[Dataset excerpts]

↓

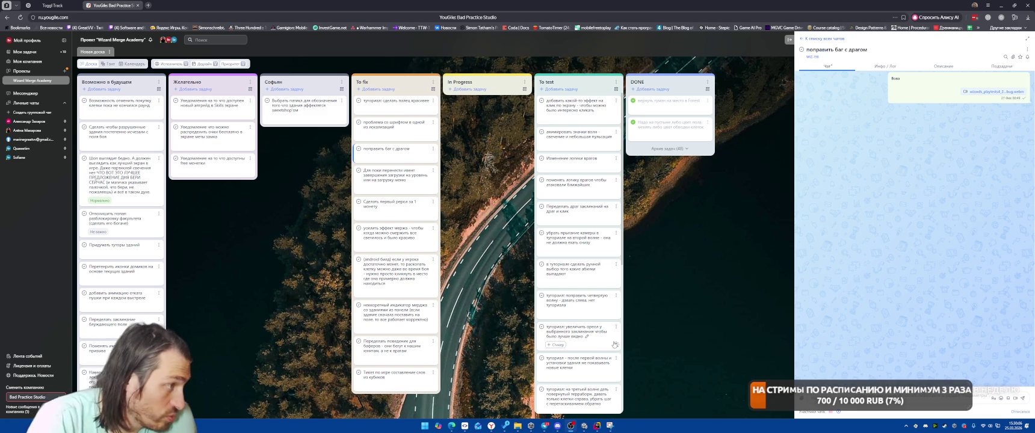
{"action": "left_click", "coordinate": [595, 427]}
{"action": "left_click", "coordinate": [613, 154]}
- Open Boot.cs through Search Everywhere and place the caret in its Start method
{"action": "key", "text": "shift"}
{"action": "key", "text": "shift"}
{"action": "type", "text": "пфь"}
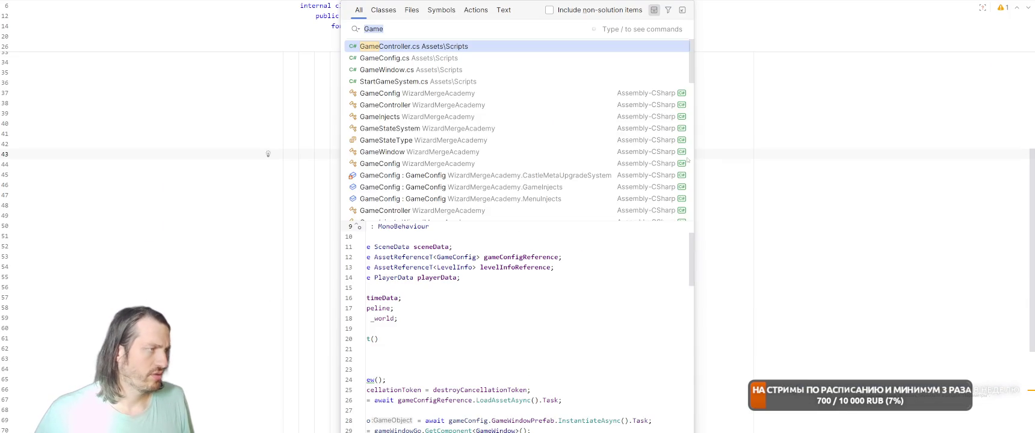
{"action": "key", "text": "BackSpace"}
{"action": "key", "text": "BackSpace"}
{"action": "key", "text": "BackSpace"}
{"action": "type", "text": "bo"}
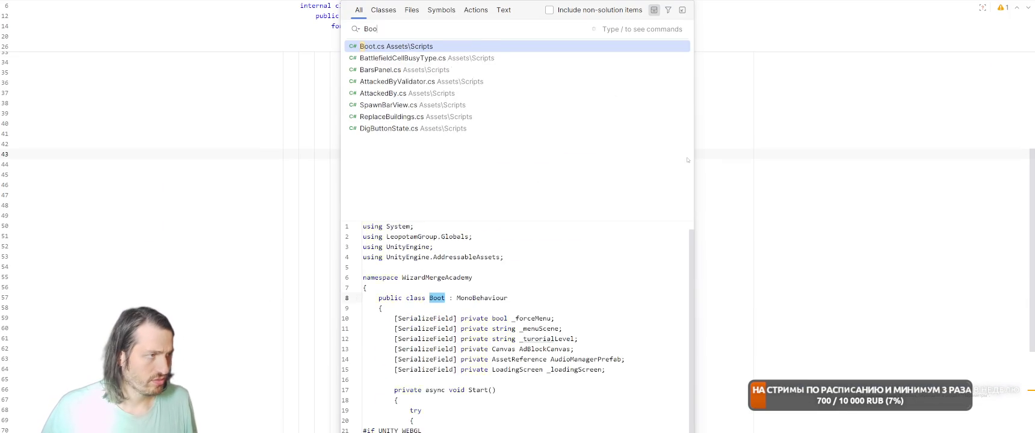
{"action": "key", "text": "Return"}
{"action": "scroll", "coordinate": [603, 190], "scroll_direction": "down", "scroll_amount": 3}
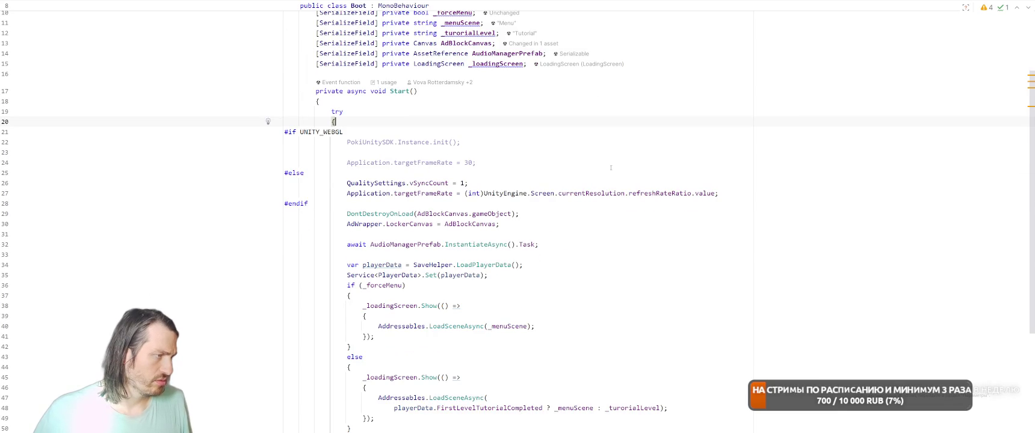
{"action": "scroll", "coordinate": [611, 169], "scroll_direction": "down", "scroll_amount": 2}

↑
↓

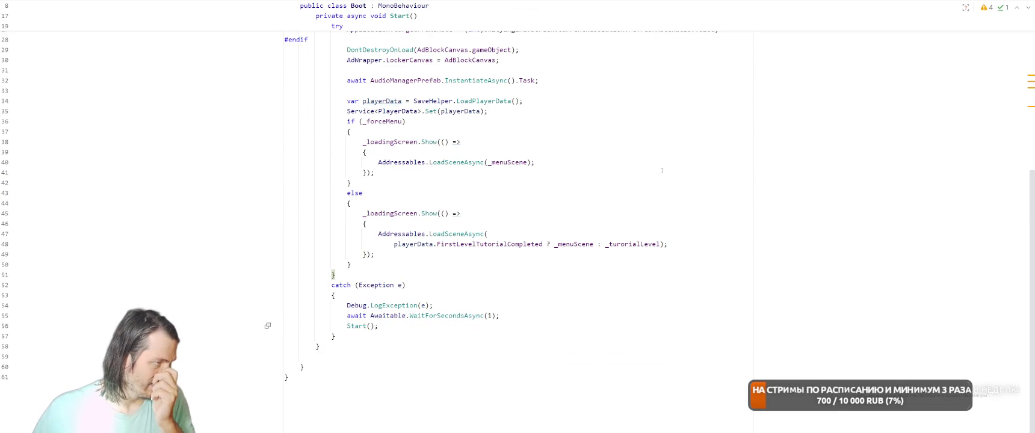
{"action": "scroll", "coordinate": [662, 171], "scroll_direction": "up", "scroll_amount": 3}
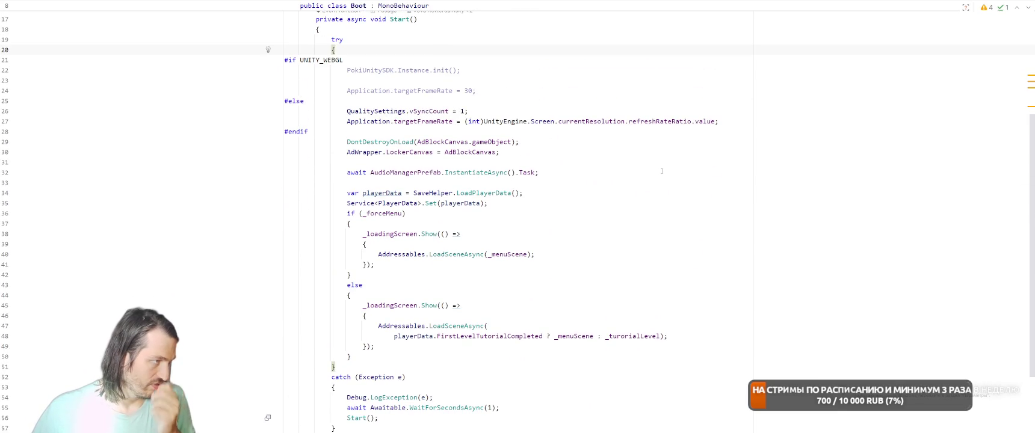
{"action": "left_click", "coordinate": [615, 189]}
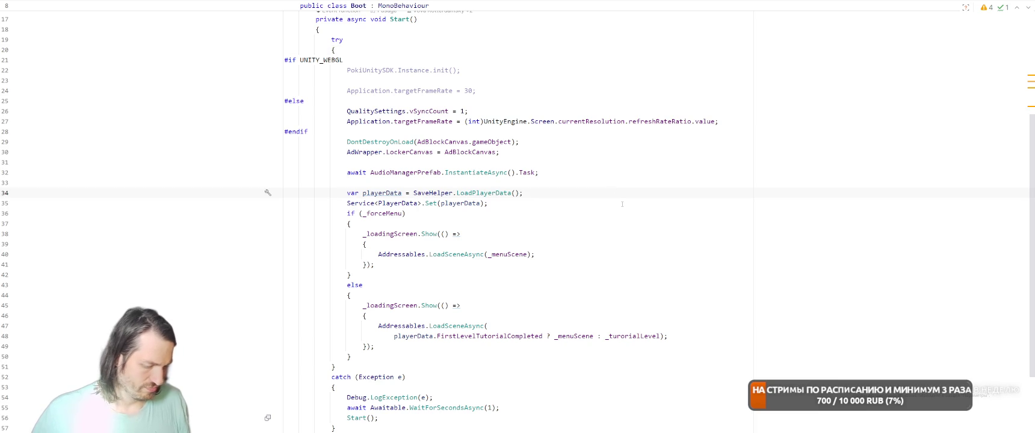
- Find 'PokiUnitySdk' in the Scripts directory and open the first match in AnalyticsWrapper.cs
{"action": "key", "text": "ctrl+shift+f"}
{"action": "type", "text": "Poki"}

↑

→ What needs to be done
The lines above that hold the word "scroll" should be found and copied out.

→ Answer to this task
{"action": "scroll", "coordinate": [603, 190], "scroll_direction": "down", "scroll_amount": 3}
{"action": "scroll", "coordinate": [611, 169], "scroll_direction": "down", "scroll_amount": 2}
{"action": "scroll", "coordinate": [662, 171], "scroll_direction": "up", "scroll_amount": 3}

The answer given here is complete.